Start of Records supplied

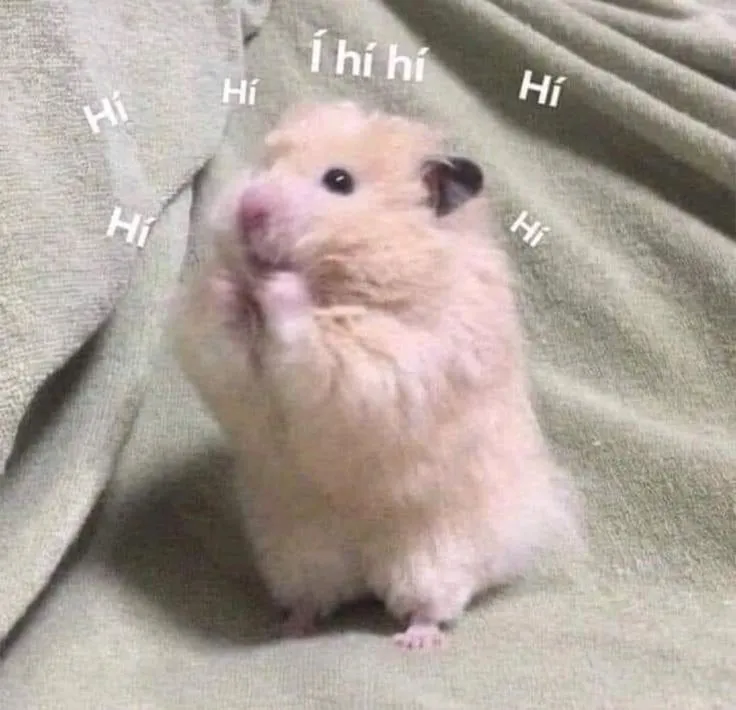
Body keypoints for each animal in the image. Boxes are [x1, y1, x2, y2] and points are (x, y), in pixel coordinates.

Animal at [171, 101, 581, 650]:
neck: (337, 283)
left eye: (339, 181)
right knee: (315, 596)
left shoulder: (390, 365)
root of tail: (365, 571)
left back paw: (416, 640)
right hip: (297, 549)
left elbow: (317, 340)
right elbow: (218, 332)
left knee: (432, 603)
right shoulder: (218, 359)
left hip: (433, 551)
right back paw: (291, 626)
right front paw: (226, 284)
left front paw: (278, 286)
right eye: (265, 165)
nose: (249, 207)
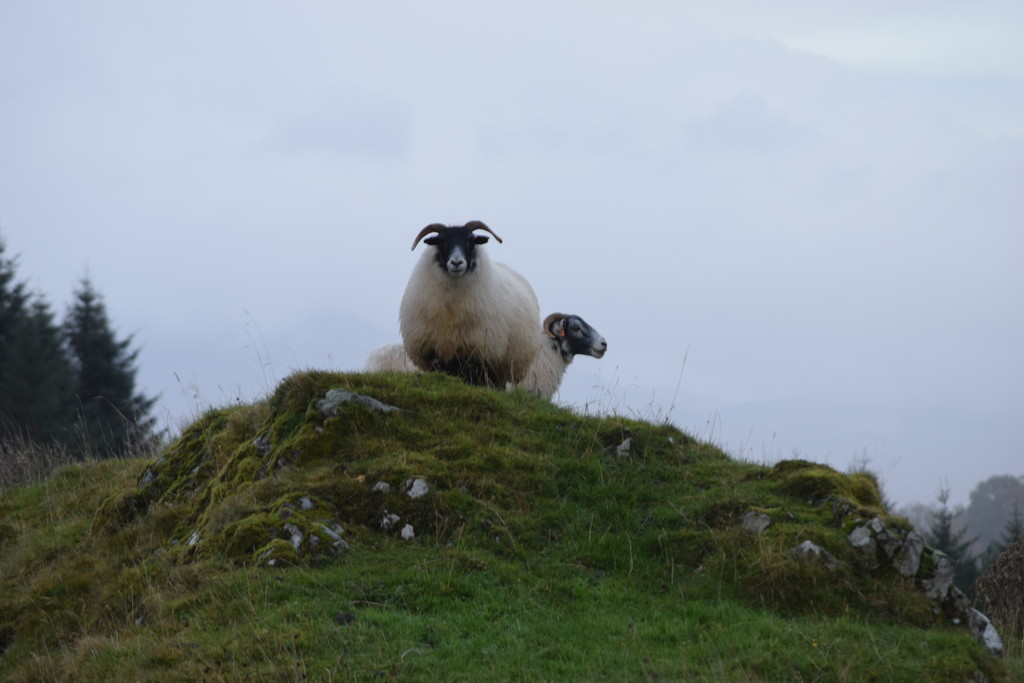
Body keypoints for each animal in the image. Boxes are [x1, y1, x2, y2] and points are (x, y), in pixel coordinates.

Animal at [397, 222, 544, 387]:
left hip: (501, 368)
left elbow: (470, 378)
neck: (451, 309)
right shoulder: (433, 349)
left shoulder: (475, 351)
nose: (456, 262)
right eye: (441, 241)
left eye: (471, 241)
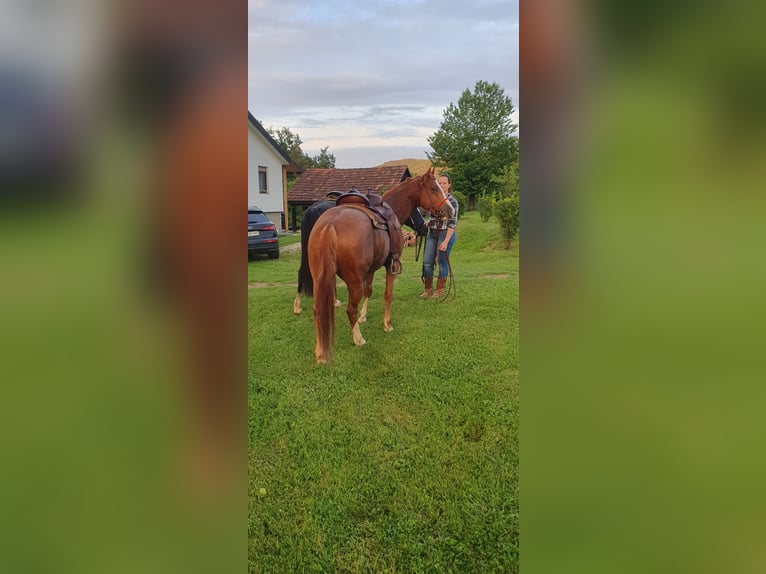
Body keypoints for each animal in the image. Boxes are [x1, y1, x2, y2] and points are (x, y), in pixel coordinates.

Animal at [308, 168, 456, 364]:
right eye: (433, 188)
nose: (451, 210)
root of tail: (329, 225)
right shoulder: (391, 266)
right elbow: (388, 295)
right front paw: (387, 325)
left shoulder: (371, 269)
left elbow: (369, 290)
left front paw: (364, 316)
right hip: (353, 282)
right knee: (350, 309)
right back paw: (358, 339)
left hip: (319, 279)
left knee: (318, 310)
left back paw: (319, 350)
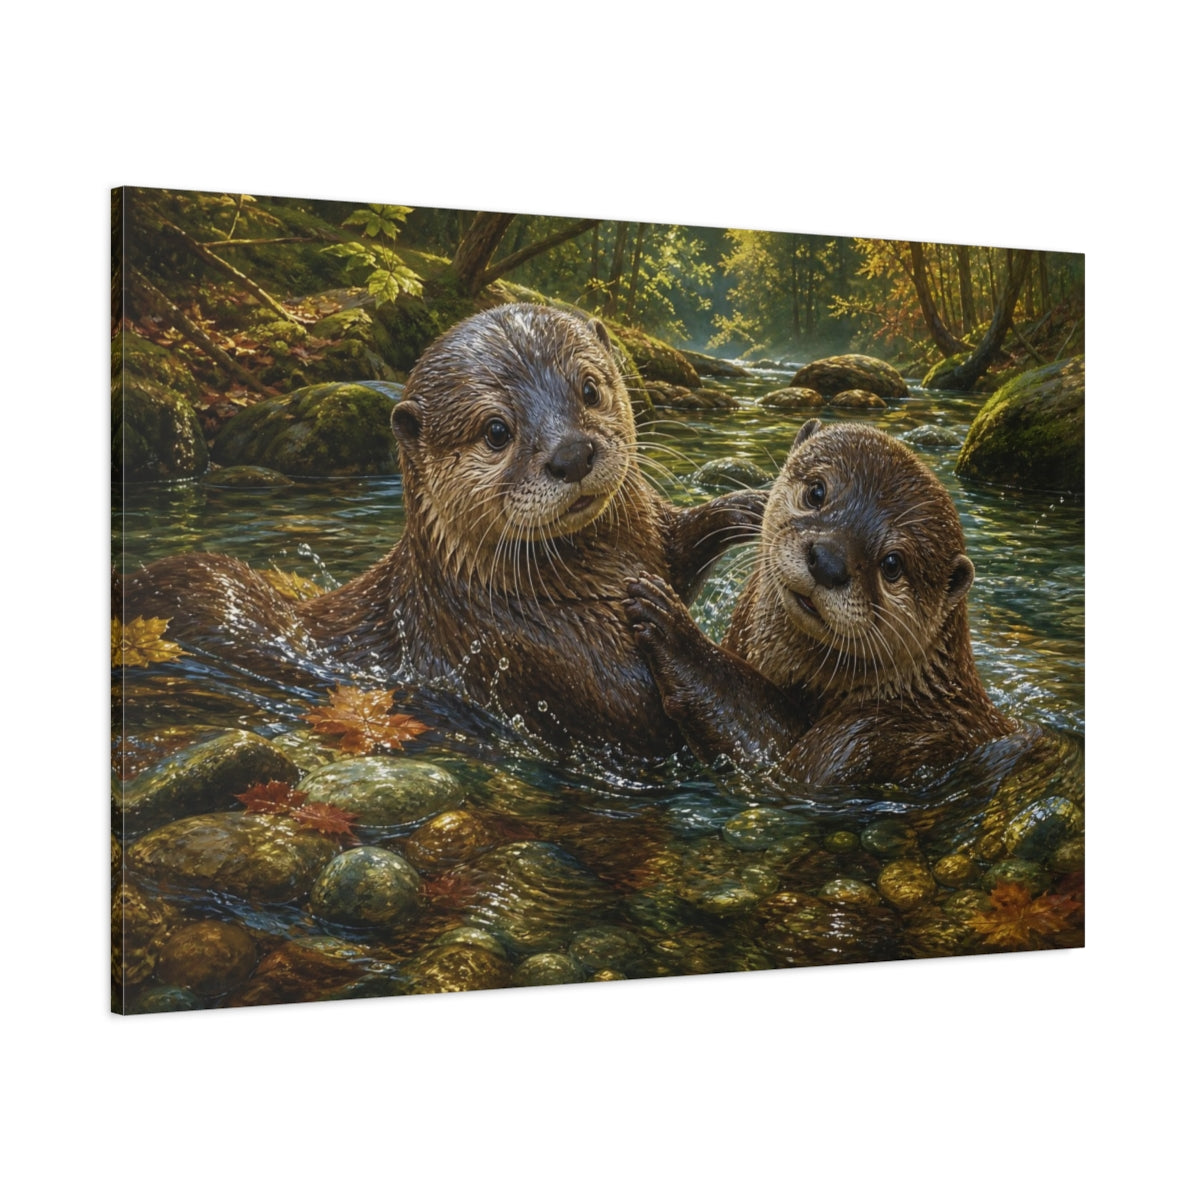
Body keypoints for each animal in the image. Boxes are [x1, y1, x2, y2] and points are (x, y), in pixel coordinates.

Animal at [122, 304, 765, 760]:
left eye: (589, 388)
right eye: (497, 430)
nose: (573, 454)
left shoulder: (651, 536)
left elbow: (684, 541)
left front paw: (753, 506)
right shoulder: (549, 663)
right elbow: (655, 715)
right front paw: (670, 629)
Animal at [623, 419, 1018, 787]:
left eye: (892, 564)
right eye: (816, 492)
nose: (828, 562)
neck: (910, 694)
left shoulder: (865, 739)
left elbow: (779, 757)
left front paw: (675, 632)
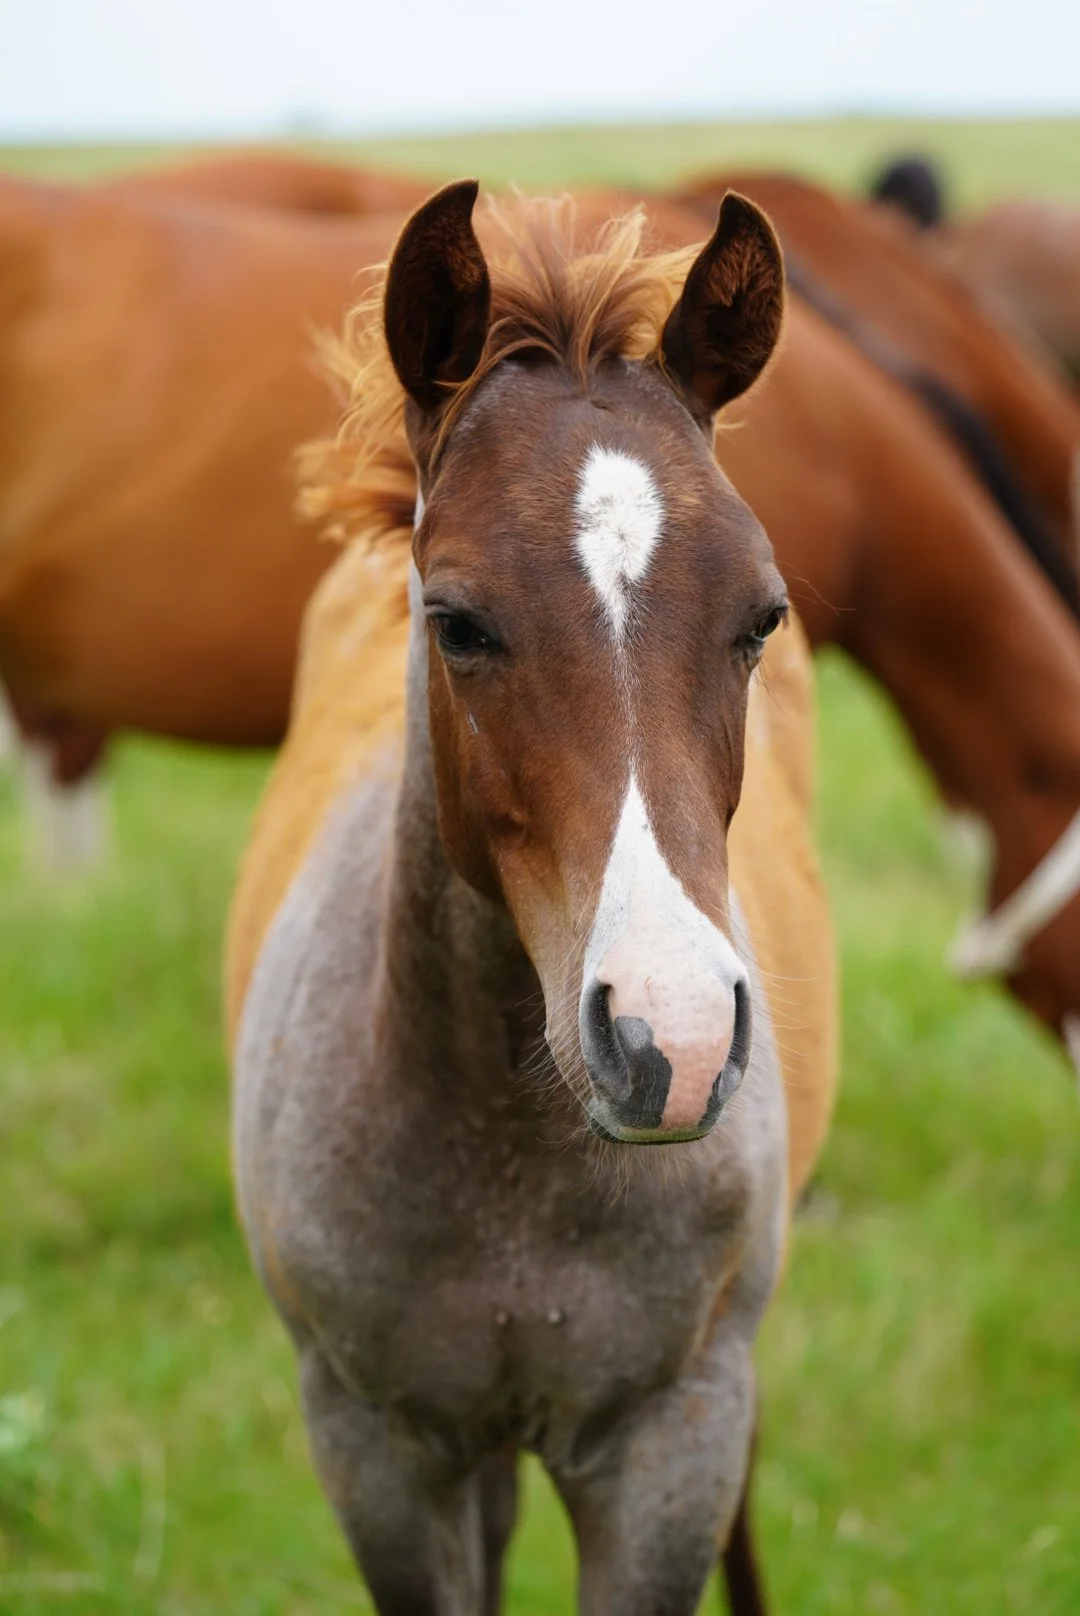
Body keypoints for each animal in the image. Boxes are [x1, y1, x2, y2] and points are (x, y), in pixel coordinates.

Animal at [227, 182, 837, 1616]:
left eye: (762, 617)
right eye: (456, 622)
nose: (674, 1041)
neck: (512, 1155)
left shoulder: (673, 1441)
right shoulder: (377, 1450)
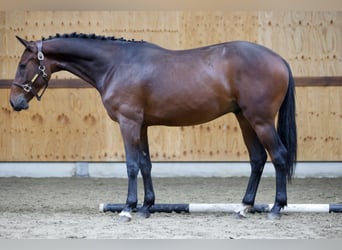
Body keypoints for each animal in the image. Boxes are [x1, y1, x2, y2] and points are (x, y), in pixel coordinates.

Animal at [8, 32, 296, 221]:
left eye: (23, 65)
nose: (14, 102)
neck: (116, 65)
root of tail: (279, 59)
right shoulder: (142, 125)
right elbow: (146, 164)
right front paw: (146, 207)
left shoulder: (129, 123)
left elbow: (131, 165)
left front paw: (128, 208)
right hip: (244, 118)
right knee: (258, 159)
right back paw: (244, 206)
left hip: (260, 120)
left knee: (279, 156)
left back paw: (275, 209)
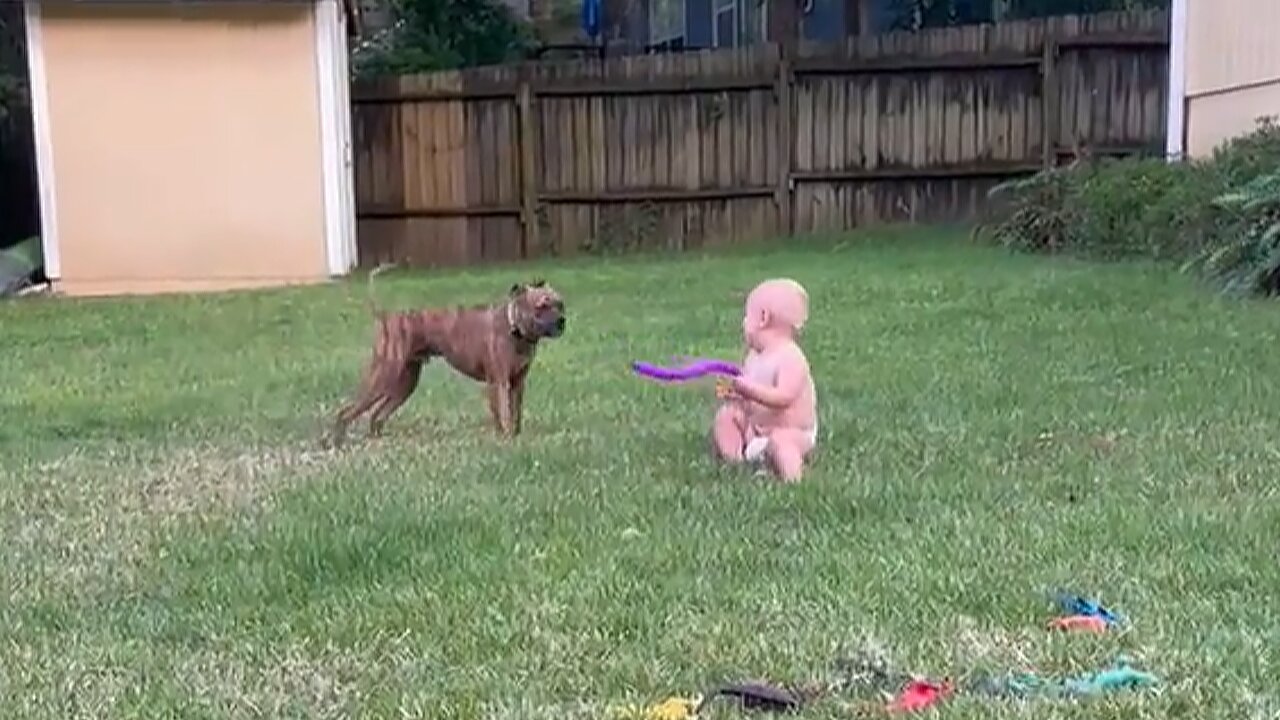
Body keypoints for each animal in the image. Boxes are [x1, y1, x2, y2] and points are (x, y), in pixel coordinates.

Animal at [330, 263, 565, 443]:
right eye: (542, 307)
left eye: (560, 304)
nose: (562, 320)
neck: (514, 326)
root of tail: (385, 316)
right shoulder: (499, 383)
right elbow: (504, 415)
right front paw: (506, 439)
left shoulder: (517, 384)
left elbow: (516, 414)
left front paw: (515, 437)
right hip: (383, 376)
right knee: (346, 412)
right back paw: (337, 442)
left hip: (405, 383)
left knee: (377, 415)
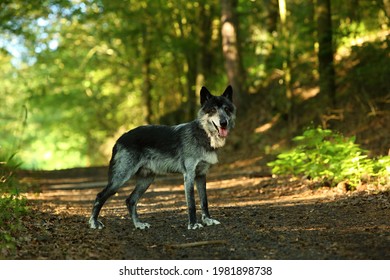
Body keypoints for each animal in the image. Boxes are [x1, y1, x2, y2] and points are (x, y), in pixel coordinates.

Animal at [89, 86, 235, 230]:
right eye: (213, 110)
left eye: (227, 109)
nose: (223, 123)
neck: (202, 134)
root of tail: (119, 139)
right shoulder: (189, 175)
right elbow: (192, 203)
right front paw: (193, 224)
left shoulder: (201, 175)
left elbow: (204, 201)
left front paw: (208, 220)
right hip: (120, 179)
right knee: (100, 196)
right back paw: (94, 222)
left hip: (146, 180)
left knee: (130, 200)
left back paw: (138, 224)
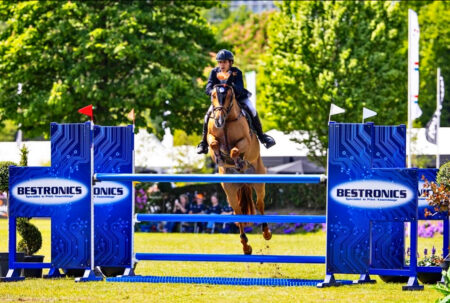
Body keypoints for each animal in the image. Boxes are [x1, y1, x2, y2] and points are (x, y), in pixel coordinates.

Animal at [207, 72, 270, 255]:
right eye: (213, 95)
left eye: (229, 95)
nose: (219, 120)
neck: (227, 121)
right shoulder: (211, 137)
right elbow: (214, 144)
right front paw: (220, 158)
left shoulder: (245, 142)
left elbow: (235, 150)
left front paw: (238, 161)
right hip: (229, 189)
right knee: (237, 211)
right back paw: (245, 245)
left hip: (259, 180)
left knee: (260, 204)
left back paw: (266, 233)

End of Records supplied

## Directions for this task
Only the pictures are to be excluded; all other parts of the records above are to be given exactly.

## Output of the exercise
Body keypoints for each animal in the image. Boxes are [x1, y1, x2, y2] and points are (x, y), in pixel coordinates.

Animal at [171, 101, 581, 650]:
neck: (337, 283)
left eye: (339, 181)
right knee: (315, 596)
left shoulder: (390, 365)
root of tail: (365, 571)
left back paw: (416, 640)
right hip: (297, 549)
left elbow: (317, 340)
right elbow: (218, 332)
left knee: (432, 603)
right shoulder: (218, 359)
left hip: (433, 551)
right back paw: (291, 626)
right front paw: (226, 284)
left front paw: (278, 286)
right eye: (265, 165)
nose: (249, 207)
Body keypoints for each animal in the image. Boxes are [x1, y1, x2, y2] and points are (x, y), in pixel coordinates.

Animal at [397, 222, 544, 387]:
left hip: (501, 368)
left elbow: (470, 378)
neck: (451, 309)
right shoulder: (433, 349)
left shoulder: (475, 351)
nose: (456, 262)
right eye: (441, 241)
left eye: (471, 241)
Body keypoints for each animal in the image. Boxes are [x1, y1, x2, y2] and points are (x, y), in pixel coordinates.

Animal at [308, 168, 456, 364]:
right eye: (433, 188)
nose: (451, 210)
root of tail: (329, 225)
right shoulder: (391, 266)
right elbow: (388, 295)
right front paw: (387, 325)
left shoulder: (371, 269)
left elbow: (369, 290)
left front paw: (364, 316)
right hip: (353, 282)
right knee: (350, 309)
right back paw: (358, 339)
left hip: (319, 279)
left knee: (318, 310)
left back paw: (319, 350)
Body keypoints for each animal in the image. Boxes are [x1, y1, x2, y2] and points are (x, y), in pixel coordinates.

Animal at [122, 304, 765, 760]:
left eye: (589, 388)
right eye: (497, 430)
nose: (573, 454)
left shoulder: (651, 536)
left elbow: (684, 541)
left front paw: (753, 506)
right shoulder: (549, 663)
right elbow: (655, 715)
right front paw: (670, 629)
Animal at [623, 419, 1018, 787]:
left eye: (892, 564)
right eye: (816, 492)
nose: (828, 562)
neck: (910, 694)
left shoulder: (865, 739)
left elbow: (779, 757)
left front paw: (675, 632)
Body keypoints for each animal in the image. Boxes are [x1, y1, x2, y2] and points are (x, y), in pixel coordinates.

Animal at [227, 182, 837, 1616]:
left eye: (762, 617)
right eye: (456, 622)
nose: (674, 1041)
neck: (512, 1155)
left shoulder: (673, 1441)
right shoulder: (377, 1450)
Body keypoints for each animal in the image. Boxes are [x1, y1, x2, y2] and points are (x, y), in pixel coordinates.

Animal at [8, 32, 296, 221]:
left eye: (23, 65)
nose: (14, 102)
neck: (116, 65)
root of tail: (279, 59)
right shoulder: (142, 125)
right elbow: (146, 164)
right front paw: (146, 207)
left shoulder: (129, 123)
left elbow: (131, 165)
left front paw: (128, 208)
right hip: (244, 118)
right knee: (258, 159)
right back paw: (244, 206)
left hip: (260, 120)
left knee: (279, 156)
left back paw: (275, 209)
Body keypoints for each animal in the image. Boxes are [x1, y1, x2, y2] and points are (x, y), in pixel coordinates.

Animal at [330, 263, 565, 443]:
right eye: (542, 307)
left eye: (560, 304)
nose: (562, 320)
neck: (514, 326)
root of tail: (385, 316)
right shoulder: (499, 383)
right elbow: (504, 415)
right front paw: (506, 439)
left shoulder: (517, 384)
left elbow: (516, 414)
left front paw: (515, 437)
right hip: (383, 376)
right knee: (346, 412)
right back paw: (337, 442)
left hip: (405, 383)
left knee: (377, 415)
Body keypoints for each animal in the image. Boxes are [x1, y1, x2, y2] and points are (x, y), in pixel coordinates.

Animal at [89, 86, 235, 230]:
right eye: (213, 110)
left eye: (227, 109)
nose: (223, 123)
neck: (202, 134)
root of tail: (119, 139)
right shoulder: (189, 175)
right elbow: (192, 203)
right front paw: (193, 224)
left shoulder: (201, 175)
left elbow: (204, 201)
left front paw: (208, 220)
right hip: (120, 179)
right knee: (100, 196)
right back paw: (94, 222)
left hip: (146, 180)
left knee: (130, 200)
left back paw: (138, 224)
Body keypoints for each animal in the image. Boxes are [x1, y1, x2, y2] and points are (x, y), in pixel coordinates.

Animal at [207, 72, 270, 255]:
right eye: (213, 95)
left eye: (229, 95)
nose: (219, 120)
neck: (227, 121)
right shoulder: (211, 137)
right elbow: (214, 144)
right front paw: (220, 158)
left shoulder: (245, 142)
left elbow: (235, 150)
left front paw: (238, 161)
right hip: (229, 189)
right knee: (237, 211)
right back paw: (245, 245)
left hip: (259, 180)
left knee: (260, 204)
left back paw: (266, 233)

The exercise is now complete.